WHAT IS EXPECTED:
Can you copy every line of the data below, character for character, with nothing left out?

SUPPLIED INFORMATION:
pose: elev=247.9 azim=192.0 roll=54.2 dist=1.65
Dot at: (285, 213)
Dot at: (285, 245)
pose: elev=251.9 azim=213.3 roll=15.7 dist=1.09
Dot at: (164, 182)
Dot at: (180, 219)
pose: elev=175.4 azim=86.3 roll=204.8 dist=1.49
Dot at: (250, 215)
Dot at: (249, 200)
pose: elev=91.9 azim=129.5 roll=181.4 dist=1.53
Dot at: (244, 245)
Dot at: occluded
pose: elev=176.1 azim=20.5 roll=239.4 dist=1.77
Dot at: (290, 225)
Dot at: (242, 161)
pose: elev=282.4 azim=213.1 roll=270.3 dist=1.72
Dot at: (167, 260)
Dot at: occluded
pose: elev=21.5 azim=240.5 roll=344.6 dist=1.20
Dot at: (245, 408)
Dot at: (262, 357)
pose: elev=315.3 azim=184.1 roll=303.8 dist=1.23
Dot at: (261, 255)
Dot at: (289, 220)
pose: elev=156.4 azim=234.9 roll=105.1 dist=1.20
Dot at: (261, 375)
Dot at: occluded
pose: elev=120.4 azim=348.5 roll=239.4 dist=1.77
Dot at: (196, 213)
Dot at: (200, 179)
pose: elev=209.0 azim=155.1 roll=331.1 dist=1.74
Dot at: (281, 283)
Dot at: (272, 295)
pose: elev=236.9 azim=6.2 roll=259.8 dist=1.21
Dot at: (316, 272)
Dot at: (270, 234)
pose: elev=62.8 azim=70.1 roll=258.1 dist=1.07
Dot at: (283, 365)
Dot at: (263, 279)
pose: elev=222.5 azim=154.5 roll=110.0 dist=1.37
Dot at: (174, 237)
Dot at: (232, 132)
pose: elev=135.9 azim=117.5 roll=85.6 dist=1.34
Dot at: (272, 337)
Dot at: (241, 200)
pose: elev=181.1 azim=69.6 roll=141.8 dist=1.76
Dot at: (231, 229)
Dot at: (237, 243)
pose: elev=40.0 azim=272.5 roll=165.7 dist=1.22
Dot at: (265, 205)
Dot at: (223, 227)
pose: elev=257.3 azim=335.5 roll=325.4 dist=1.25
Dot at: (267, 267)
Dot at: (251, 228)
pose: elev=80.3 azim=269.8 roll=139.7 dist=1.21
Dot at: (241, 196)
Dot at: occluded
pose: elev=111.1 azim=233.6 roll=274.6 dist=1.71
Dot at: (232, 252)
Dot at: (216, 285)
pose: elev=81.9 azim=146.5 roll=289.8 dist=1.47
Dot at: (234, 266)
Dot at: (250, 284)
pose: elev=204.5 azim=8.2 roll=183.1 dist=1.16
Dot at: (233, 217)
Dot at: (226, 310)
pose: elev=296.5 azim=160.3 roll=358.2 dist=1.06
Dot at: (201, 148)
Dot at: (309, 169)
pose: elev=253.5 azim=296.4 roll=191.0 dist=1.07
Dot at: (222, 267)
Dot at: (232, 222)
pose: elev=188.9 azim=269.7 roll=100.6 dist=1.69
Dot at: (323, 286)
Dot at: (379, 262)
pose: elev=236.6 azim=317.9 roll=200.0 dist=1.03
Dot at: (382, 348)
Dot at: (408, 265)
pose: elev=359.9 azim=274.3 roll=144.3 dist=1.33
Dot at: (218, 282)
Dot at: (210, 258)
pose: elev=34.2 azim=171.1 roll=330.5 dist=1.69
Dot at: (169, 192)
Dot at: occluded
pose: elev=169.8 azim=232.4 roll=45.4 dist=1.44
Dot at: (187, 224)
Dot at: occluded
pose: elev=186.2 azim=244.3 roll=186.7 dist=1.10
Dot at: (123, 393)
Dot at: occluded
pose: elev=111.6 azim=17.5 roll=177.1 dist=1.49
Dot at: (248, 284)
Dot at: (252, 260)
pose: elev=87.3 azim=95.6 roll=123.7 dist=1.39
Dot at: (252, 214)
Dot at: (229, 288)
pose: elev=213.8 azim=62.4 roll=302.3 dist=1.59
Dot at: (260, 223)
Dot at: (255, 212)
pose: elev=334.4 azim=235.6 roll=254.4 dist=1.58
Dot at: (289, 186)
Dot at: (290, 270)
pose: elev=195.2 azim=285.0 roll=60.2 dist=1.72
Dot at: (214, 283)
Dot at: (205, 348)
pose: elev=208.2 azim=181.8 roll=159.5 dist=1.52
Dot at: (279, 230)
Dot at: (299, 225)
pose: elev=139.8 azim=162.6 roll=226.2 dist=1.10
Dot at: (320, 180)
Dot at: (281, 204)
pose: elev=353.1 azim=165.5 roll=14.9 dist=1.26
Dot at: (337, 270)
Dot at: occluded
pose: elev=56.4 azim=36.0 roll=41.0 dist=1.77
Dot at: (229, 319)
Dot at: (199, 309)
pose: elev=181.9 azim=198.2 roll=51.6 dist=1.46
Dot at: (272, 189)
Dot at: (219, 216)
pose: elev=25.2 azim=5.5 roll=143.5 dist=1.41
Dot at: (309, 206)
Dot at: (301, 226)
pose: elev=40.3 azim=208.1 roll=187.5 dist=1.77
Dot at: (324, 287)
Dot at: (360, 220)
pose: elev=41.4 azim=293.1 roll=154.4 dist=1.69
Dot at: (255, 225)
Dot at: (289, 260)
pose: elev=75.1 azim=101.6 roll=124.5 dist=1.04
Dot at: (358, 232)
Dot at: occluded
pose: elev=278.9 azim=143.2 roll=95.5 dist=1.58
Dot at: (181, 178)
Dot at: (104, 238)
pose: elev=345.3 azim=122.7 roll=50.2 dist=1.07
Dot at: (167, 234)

CORRECT OUTPUT:
pose: elev=247.9 azim=192.0 roll=54.2 dist=1.65
Dot at: (285, 213)
Dot at: (285, 245)
pose: elev=251.9 azim=213.3 roll=15.7 dist=1.09
Dot at: (164, 182)
Dot at: (180, 219)
pose: elev=175.4 azim=86.3 roll=204.8 dist=1.49
Dot at: (250, 215)
Dot at: (249, 200)
pose: elev=91.9 azim=129.5 roll=181.4 dist=1.53
Dot at: (244, 245)
Dot at: occluded
pose: elev=176.1 azim=20.5 roll=239.4 dist=1.77
Dot at: (290, 225)
Dot at: (242, 161)
pose: elev=282.4 azim=213.1 roll=270.3 dist=1.72
Dot at: (167, 260)
Dot at: occluded
pose: elev=21.5 azim=240.5 roll=344.6 dist=1.20
Dot at: (245, 408)
Dot at: (262, 357)
pose: elev=315.3 azim=184.1 roll=303.8 dist=1.23
Dot at: (261, 255)
Dot at: (289, 220)
pose: elev=156.4 azim=234.9 roll=105.1 dist=1.20
Dot at: (261, 375)
Dot at: occluded
pose: elev=120.4 azim=348.5 roll=239.4 dist=1.77
Dot at: (196, 213)
Dot at: (200, 179)
pose: elev=209.0 azim=155.1 roll=331.1 dist=1.74
Dot at: (281, 283)
Dot at: (272, 295)
pose: elev=236.9 azim=6.2 roll=259.8 dist=1.21
Dot at: (316, 272)
Dot at: (270, 234)
pose: elev=62.8 azim=70.1 roll=258.1 dist=1.07
Dot at: (283, 365)
Dot at: (263, 279)
pose: elev=222.5 azim=154.5 roll=110.0 dist=1.37
Dot at: (174, 237)
Dot at: (232, 132)
pose: elev=135.9 azim=117.5 roll=85.6 dist=1.34
Dot at: (272, 337)
Dot at: (241, 200)
pose: elev=181.1 azim=69.6 roll=141.8 dist=1.76
Dot at: (231, 229)
Dot at: (237, 243)
pose: elev=40.0 azim=272.5 roll=165.7 dist=1.22
Dot at: (265, 205)
Dot at: (223, 227)
pose: elev=257.3 azim=335.5 roll=325.4 dist=1.25
Dot at: (267, 267)
Dot at: (251, 228)
pose: elev=80.3 azim=269.8 roll=139.7 dist=1.21
Dot at: (241, 196)
Dot at: occluded
pose: elev=111.1 azim=233.6 roll=274.6 dist=1.71
Dot at: (232, 252)
Dot at: (216, 285)
pose: elev=81.9 azim=146.5 roll=289.8 dist=1.47
Dot at: (234, 266)
Dot at: (250, 284)
pose: elev=204.5 azim=8.2 roll=183.1 dist=1.16
Dot at: (233, 217)
Dot at: (226, 310)
pose: elev=296.5 azim=160.3 roll=358.2 dist=1.06
Dot at: (201, 148)
Dot at: (309, 169)
pose: elev=253.5 azim=296.4 roll=191.0 dist=1.07
Dot at: (222, 267)
Dot at: (232, 222)
pose: elev=188.9 azim=269.7 roll=100.6 dist=1.69
Dot at: (323, 286)
Dot at: (379, 262)
pose: elev=236.6 azim=317.9 roll=200.0 dist=1.03
Dot at: (382, 348)
Dot at: (408, 265)
pose: elev=359.9 azim=274.3 roll=144.3 dist=1.33
Dot at: (218, 282)
Dot at: (210, 258)
pose: elev=34.2 azim=171.1 roll=330.5 dist=1.69
Dot at: (169, 192)
Dot at: occluded
pose: elev=169.8 azim=232.4 roll=45.4 dist=1.44
Dot at: (187, 224)
Dot at: occluded
pose: elev=186.2 azim=244.3 roll=186.7 dist=1.10
Dot at: (123, 393)
Dot at: occluded
pose: elev=111.6 azim=17.5 roll=177.1 dist=1.49
Dot at: (248, 284)
Dot at: (252, 260)
pose: elev=87.3 azim=95.6 roll=123.7 dist=1.39
Dot at: (252, 214)
Dot at: (229, 288)
pose: elev=213.8 azim=62.4 roll=302.3 dist=1.59
Dot at: (260, 223)
Dot at: (255, 212)
pose: elev=334.4 azim=235.6 roll=254.4 dist=1.58
Dot at: (289, 186)
Dot at: (290, 270)
pose: elev=195.2 azim=285.0 roll=60.2 dist=1.72
Dot at: (214, 283)
Dot at: (205, 348)
pose: elev=208.2 azim=181.8 roll=159.5 dist=1.52
Dot at: (279, 230)
Dot at: (299, 225)
pose: elev=139.8 azim=162.6 roll=226.2 dist=1.10
Dot at: (320, 180)
Dot at: (281, 204)
pose: elev=353.1 azim=165.5 roll=14.9 dist=1.26
Dot at: (337, 270)
Dot at: occluded
pose: elev=56.4 azim=36.0 roll=41.0 dist=1.77
Dot at: (229, 319)
Dot at: (199, 309)
pose: elev=181.9 azim=198.2 roll=51.6 dist=1.46
Dot at: (272, 189)
Dot at: (219, 216)
pose: elev=25.2 azim=5.5 roll=143.5 dist=1.41
Dot at: (309, 206)
Dot at: (301, 226)
pose: elev=40.3 azim=208.1 roll=187.5 dist=1.77
Dot at: (324, 287)
Dot at: (360, 220)
pose: elev=41.4 azim=293.1 roll=154.4 dist=1.69
Dot at: (255, 225)
Dot at: (289, 260)
pose: elev=75.1 azim=101.6 roll=124.5 dist=1.04
Dot at: (358, 232)
Dot at: occluded
pose: elev=278.9 azim=143.2 roll=95.5 dist=1.58
Dot at: (181, 178)
Dot at: (104, 238)
pose: elev=345.3 azim=122.7 roll=50.2 dist=1.07
Dot at: (167, 234)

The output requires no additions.